Court Opinion

ID: 6062255
Source: CourtListenerOpinion
Date Created: 2022-01-13 16:10:06.076039+00
Date Added: 2024-06-11T08:51:55.026822
License: Public Domain

Rose, J.
Appeal from an order of the Supreme Court (Cahill, J.), entered January 23, 2014 in Ulster County, which granted defendants’ motion for summary judgment dismissing the complaint.
Plaintiffs commenced this action alleging that their former employers and the employers’ related business entities had engaged in employment discrimination, fraud, conversion, breach of contract and unjust enrichment. Prior to answering, defendants moved to dismiss the first through twelfth causes of action and portions of the sixteenth through twenty-fourth causes of action. Supreme Court granted the motion and we modified by reinstating the seventh through ninth and thirteenth through fifteenth causes of action whereby plaintiffs William Beesmer and Joyce DePietro (hereinafter collectively referred to as plaintiffs) sought injunctive relief and a declaratory judgment determining that they have an ownership inter*1392est in the successors to defendant Besicorp Ltd. (72 AD3d 1460, 1462-1463 [2010]).*
Following joinder of issue and discovery, defendants moved for summary judgment dismissing the remaining causes of action in the complaint. Supreme Court granted the motion, giving rise to this appeal.
Plaintiffs contend that they are entitled to injunctive relief and a judgment declaring that they are owners of stock in defendants as a result of the sale and liquidation of Besicorp Ltd. in April 2000. They claim that defendants failed to abide by the terms of their compensation agreements and certain Securities and. Exchange Commission filings by refusing to pay them for compensation that was deferred in 1999 and shares of stock issued to them that same year. This action, however, was not commenced until 2008, and we agree with Supreme Court that, pursuant to the six-year statute of limitations applicable to claims for injunctive relief and breach of contract, the claims related to the April 2000 liquidation of Besicorp Ltd. are time-barred (see CPLR 213 [1]; Maya NY, LLC v Hagler, 106 AD3d 583, 585 [2013]; Foti v Noftsier, 72 AD3d 1605, 1607 [2010]).
Further, we are unpersuaded by plaintiffs’ claims that they are entitled to deferred compensation and stock options pursuant to later agreements that allegedly occurred after the 2000 liquidation. Defendants established their entitlement to summary judgment on these claims with documentary evidence and plaintiffs’ own deposition testimony that they had received the deferred compensation and let the stock options expire. Specifically, DePietro admitted that she never exercised the stock options issued to her in 2003 and, as a result, those options expired in 2006. As for Beesmer, although defendants provided him with a severance agreement in 2002 acknowledging the amount of deferred compensation owed to him, he testified that he subsequently received the full amount indicated as well as a separate check for the full interest on that sum.
In opposition to the motion, plaintiffs failed to identify any triable issues of fact (see Alvarez v Prospect Hosp., 68 NY2d 320, 324 [1986]; Zuckerman v City of New York, 49 NY2d 557, 560 [1980]). Rather, they rely on vague assertions regarding *1393their entitlement to additional compensation and stock options without any specific evidence supporting their claims for further remuneration. Accordingly, the motion for summary judgment was properly granted. We have considered plaintiffs’ remaining contentions and find them to be without merit.
Garry, J.P., Devine and Clark, JJ., concur. Ordered that the order is affirmed, with costs.

 Although we indicated in our prior decision that the nineteenth through twenty-fourth causes of action had been dismissed and abandoned (id. at 1461 n 2), Supreme Court’s original order had only partially dismissed those causes of action. To the extent that plaintiffs seek damages pursuant to those causes of action based on defendants’ alleged failure to pay deferred compensation and bonuses, those causes of action remained viable after our prior decision.
────────────────────
Task list >>
A) According to the court opinion, in what year did the stock options issued to DePietro in 2003 expire?
B) Copy the passage of the court opinion between "Garry, J.P., Devine" and "our prior decision.", inclusive, word for word.

Data section >>
────────────────────
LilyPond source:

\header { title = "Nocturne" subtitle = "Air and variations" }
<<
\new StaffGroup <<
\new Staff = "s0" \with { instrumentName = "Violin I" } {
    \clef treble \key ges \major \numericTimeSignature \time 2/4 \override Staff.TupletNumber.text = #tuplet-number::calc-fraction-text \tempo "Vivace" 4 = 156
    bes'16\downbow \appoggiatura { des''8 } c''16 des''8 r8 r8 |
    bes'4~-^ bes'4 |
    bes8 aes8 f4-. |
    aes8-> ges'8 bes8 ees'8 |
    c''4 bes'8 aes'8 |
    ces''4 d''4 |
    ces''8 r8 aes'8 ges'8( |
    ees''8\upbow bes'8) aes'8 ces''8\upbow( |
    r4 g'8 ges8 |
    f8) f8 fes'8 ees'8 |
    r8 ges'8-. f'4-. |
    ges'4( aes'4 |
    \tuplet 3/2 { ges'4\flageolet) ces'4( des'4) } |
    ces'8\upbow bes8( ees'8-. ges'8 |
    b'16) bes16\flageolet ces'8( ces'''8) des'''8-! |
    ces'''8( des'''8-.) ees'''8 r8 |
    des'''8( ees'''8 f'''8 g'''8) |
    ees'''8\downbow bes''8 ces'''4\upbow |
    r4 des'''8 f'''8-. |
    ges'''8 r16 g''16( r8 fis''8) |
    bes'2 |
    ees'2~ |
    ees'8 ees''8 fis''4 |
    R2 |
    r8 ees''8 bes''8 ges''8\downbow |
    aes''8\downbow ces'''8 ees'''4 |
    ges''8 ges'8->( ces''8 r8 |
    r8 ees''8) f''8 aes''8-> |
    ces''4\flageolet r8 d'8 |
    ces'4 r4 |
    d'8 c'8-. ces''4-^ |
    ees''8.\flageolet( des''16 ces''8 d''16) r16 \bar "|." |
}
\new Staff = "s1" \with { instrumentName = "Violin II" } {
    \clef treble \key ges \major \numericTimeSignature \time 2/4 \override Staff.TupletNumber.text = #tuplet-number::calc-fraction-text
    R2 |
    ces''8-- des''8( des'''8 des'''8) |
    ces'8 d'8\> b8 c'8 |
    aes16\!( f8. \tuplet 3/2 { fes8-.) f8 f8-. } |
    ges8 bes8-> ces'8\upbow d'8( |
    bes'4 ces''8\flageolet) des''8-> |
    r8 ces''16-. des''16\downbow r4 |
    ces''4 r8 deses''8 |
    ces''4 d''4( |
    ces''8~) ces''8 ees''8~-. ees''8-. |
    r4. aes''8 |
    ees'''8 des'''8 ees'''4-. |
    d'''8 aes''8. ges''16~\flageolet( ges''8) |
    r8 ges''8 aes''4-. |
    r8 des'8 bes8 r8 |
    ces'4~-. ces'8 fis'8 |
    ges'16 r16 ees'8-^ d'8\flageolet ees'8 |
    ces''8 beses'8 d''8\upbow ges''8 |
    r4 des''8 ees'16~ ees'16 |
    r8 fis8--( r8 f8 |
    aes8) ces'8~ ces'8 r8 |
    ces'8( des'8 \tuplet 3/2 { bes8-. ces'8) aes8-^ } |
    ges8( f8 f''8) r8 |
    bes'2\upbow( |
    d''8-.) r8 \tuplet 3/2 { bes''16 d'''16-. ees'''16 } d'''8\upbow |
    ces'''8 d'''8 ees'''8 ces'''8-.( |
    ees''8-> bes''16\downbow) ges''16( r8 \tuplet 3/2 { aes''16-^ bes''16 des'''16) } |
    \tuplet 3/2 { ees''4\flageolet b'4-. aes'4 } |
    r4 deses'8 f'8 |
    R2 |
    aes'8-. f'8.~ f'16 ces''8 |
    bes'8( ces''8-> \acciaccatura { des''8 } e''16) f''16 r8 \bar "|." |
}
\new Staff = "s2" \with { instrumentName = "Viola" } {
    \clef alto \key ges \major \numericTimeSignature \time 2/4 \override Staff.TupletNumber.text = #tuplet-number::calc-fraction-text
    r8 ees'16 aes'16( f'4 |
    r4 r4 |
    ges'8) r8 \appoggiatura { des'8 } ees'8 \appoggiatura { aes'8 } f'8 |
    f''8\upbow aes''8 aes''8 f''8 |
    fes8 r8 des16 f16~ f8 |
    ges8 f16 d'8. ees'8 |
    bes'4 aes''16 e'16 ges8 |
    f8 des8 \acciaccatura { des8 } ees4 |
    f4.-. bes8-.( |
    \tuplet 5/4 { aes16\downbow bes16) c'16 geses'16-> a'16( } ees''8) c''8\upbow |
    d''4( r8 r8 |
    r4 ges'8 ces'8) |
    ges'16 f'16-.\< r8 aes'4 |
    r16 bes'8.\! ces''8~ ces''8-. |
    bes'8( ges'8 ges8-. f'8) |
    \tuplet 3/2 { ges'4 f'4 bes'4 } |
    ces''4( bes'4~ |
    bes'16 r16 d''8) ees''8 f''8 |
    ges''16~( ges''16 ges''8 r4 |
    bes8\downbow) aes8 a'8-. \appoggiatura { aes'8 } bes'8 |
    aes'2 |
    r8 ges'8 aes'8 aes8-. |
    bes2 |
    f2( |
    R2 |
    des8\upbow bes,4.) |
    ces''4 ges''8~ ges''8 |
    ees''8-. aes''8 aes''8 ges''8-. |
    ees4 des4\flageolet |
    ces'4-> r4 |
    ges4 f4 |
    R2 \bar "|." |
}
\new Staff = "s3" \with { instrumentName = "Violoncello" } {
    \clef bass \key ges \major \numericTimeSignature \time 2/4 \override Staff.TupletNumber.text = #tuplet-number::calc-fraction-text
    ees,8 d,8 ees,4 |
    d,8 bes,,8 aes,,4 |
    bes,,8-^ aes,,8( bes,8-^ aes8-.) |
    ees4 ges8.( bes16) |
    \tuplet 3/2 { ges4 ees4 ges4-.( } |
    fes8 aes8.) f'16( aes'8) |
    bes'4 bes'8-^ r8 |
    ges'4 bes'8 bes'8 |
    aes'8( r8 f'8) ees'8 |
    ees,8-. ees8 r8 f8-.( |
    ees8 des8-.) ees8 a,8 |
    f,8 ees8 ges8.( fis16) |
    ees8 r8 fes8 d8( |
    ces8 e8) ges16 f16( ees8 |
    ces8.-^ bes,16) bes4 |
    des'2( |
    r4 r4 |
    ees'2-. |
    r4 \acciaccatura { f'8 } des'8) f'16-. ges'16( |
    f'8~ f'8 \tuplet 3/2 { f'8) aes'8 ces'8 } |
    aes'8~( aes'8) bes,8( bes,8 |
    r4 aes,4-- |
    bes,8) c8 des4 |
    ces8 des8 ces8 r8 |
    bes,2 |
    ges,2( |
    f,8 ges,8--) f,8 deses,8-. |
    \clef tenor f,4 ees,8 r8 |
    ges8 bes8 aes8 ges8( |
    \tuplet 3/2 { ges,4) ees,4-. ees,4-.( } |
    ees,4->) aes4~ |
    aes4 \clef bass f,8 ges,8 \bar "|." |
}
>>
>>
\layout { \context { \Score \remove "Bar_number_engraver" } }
────────────────────
Task-by-task outputs >>
A) They expired in 2006.

B)
Garry, J.P., Devine and Clark, JJ., concur. Ordered that the order is affirmed, with costs.

 Although we indicated in our prior decision that the nineteenth through twenty-fourth causes of action had been dismissed and abandoned (id. at 1461 n 2), Supreme Court’s original order had only partially dismissed those causes of action. To the extent that plaintiffs seek damages pursuant to those causes of action based on defendants’ alleged failure to pay deferred compensation and bonuses, those causes of action remained viable after our prior decision.